M. Trump a déclaré qu'il avait eu des conversations positives et productives avec l'Iran au sujet d'une résolution complète et totale des hostilités au Moyen-Orient.
L 'espoir d'une fin du conflit au Moyen-Orient a apaisé les craintes d'inflation et a fait baisser les paris des investisseurs sur lesaugmentations de taux de la BCE, bien qu'ils aient encore prévu deux augmentations d'ici la fin de l'année. Les prix du pétrole ont chuté de 10 % après les remarques de M. Trump, quelques heures avant une date limite qui menaçait une nouvelle escalade du conflit qui dure depuis quatre semaines.
Le rendement des obligations d'État allemandes à 10 ans DE10YT=RR , la référence de la zone euro, était en baisse de 3 points de base à 3,01%, après avoir atteint 3,077% en début de séance, son niveau le plus élevé depuis juin 2011.
"L'impact n'est pas encore visible. Mais il est évident que les marchés poussent un soupir de soulagement", a déclaré Chris Beauchamp, analyste en chef chez IG Markets.
Les marchés monétaires anticipaient un taux de dépôt à 2,50 % d'ici juin, contre 2,67% plus tôt dans la session, ce qui impliquait deux hausses et environ 65 % de chances d'une troisième hausse. Le taux de facilité de dépôt de la BCE est actuellement de 2 %.
"Alors que nous sommes confrontés à un nouveau choc inflationniste, les banques centrales veulent éviter les critiques de 2022 selon lesquelles elles sont trop détendues au sujet de l'inflation, et nous pouvons voir comment cela informe la réponse d'aujourd'hui", a déclaré Harry Allen, stratège macroéconomique à la Deutsche Bank.
Toutefois, certains économistes affirment que les marchés ont peut-être exagéré les attentes d'une réponse haussière de la part des banques centrales.
"Les marchés anticipent certainement un choc inflationniste et géopolitique, avec un dollar américain plus fort et des taux d'intérêt plus élevés dans tous les domaines", a déclaré Antonio Gabriel, économiste mondial chez BofA.
"Selon nous, des scénarios plus perturbateurs pour la croissance mondiale pourraient être sous-évalués, et les inquiétudes concernant la croissance pourraient prévaloir, ce qui inciterait certaines banques centrales à regarder au-delà du choc", a-t-il ajouté.
La confiance des consommateurs de la zone euro a chuté ce mois-ci à son plus bas niveau depuis la fin de l'année 2023, offrant une première preuve de l'impact que la hausse des prix de l'énergie pourrait avoir sur l'économie dans son ensemble.

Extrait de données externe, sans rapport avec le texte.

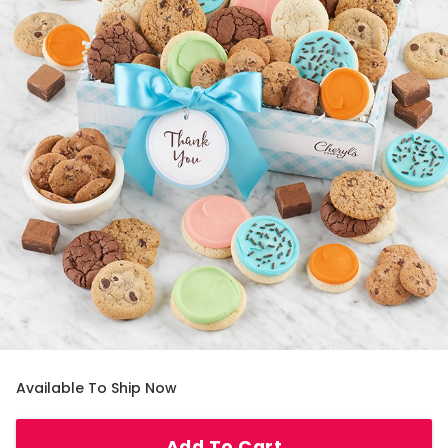
Available To Ship Now
Add To Cart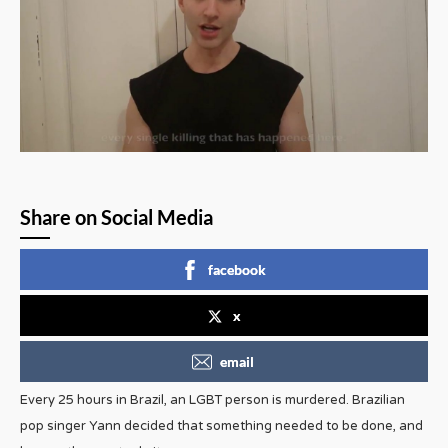
Share on Social Media
facebook
x
email
Every 25 hours in Brazil, an LGBT person is murdered. Brazilian
pop singer Yann decided that something needed to be done, and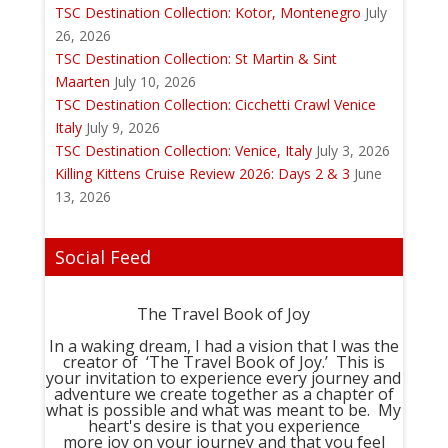
TSC Destination Collection: Kotor, Montenegro
July
26, 2026
TSC Destination Collection: St Martin & Sint
Maarten
July 10, 2026
TSC Destination Collection: Cicchetti Crawl Venice
Italy
July 9, 2026
TSC Destination Collection: Venice, Italy
July 3, 2026
Killing Kittens Cruise Review 2026: Days 2 & 3
June
13, 2026
Social Feed
The Travel Book of Joy
In a waking dream, I had a vision that I was the
creator of ‘The Travel Book of Joy.’ This is
your invitation to experience every journey and
adventure we create together as a chapter of
what is possible and what was meant to be. My
heart's desire is that you experience
more joy on your journey and that you feel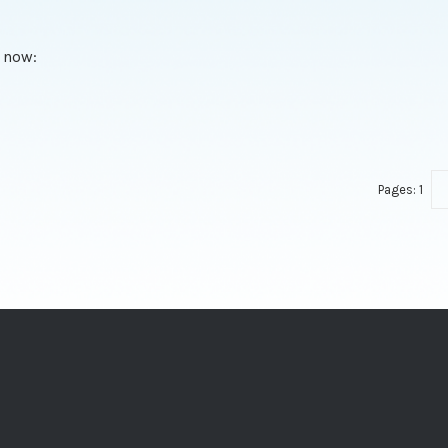
 now:
Pages:
1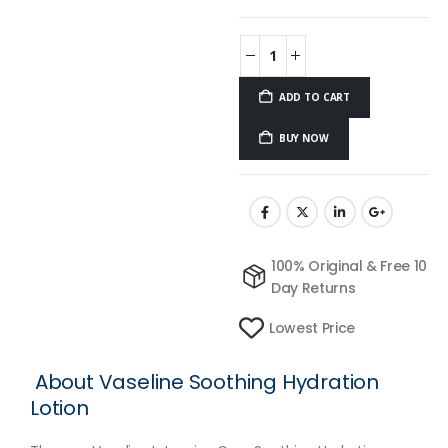
ADD TO CART
BUY NOW
100% Original & Free 10
Day Returns
Lowest Price
About Vaseline Soothing Hydration
Lotion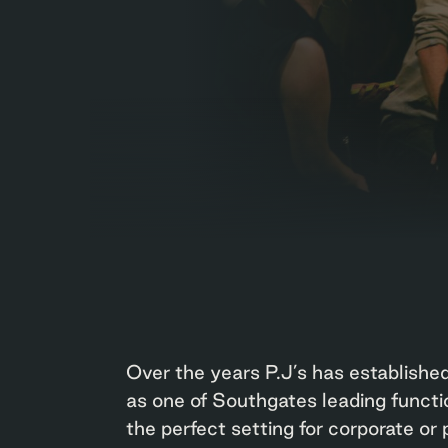
Over the years P.J’s has established
as one of Southgates leading functi
the perfect setting for corporate or 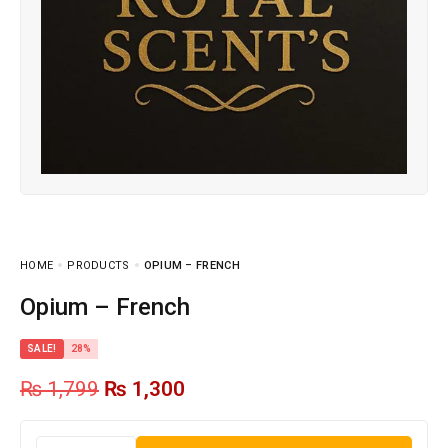
HOME
PRODUCTS
OPIUM – FRENCH
Opium – French
SALE!
28%
₨
1,799
₨
1,300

Le rendement des obligations d'État allemandes à deux ans DE2YT=RR a baissé de 8 points de base à 2,59%, après avoir atteint 2,764%, son plus haut niveau depuis juillet 2024.
La BCE n'hésitera pas à resserrer sa politique si la prochaine poussée d'inflation due à l'énergie semble s'enraciner, maintenant la croissance des prix à un niveau élevé pendant une période prolongée, a déclaré lundi Peter Kazimir, responsable de la politique de la BCE.
Les écarts de rendement des obligations de la zone euro par rapport aux Bunds se sont resserrés après s'être considérablement élargis au cours des dernières séances, car des taux plus élevés pèseront sur les pays les plus endettés tels que l'Italie et la France.
L'écart italien s'est resserré à 84 points de base après avoir atteint 103,60 points de base au début de la séance, à son plus haut niveau depuis juin 2025, tandis que l'écart français a chuté à 68 points de base après avoir atteint 91 points de base, son plus haut niveau depuis juillet 2012.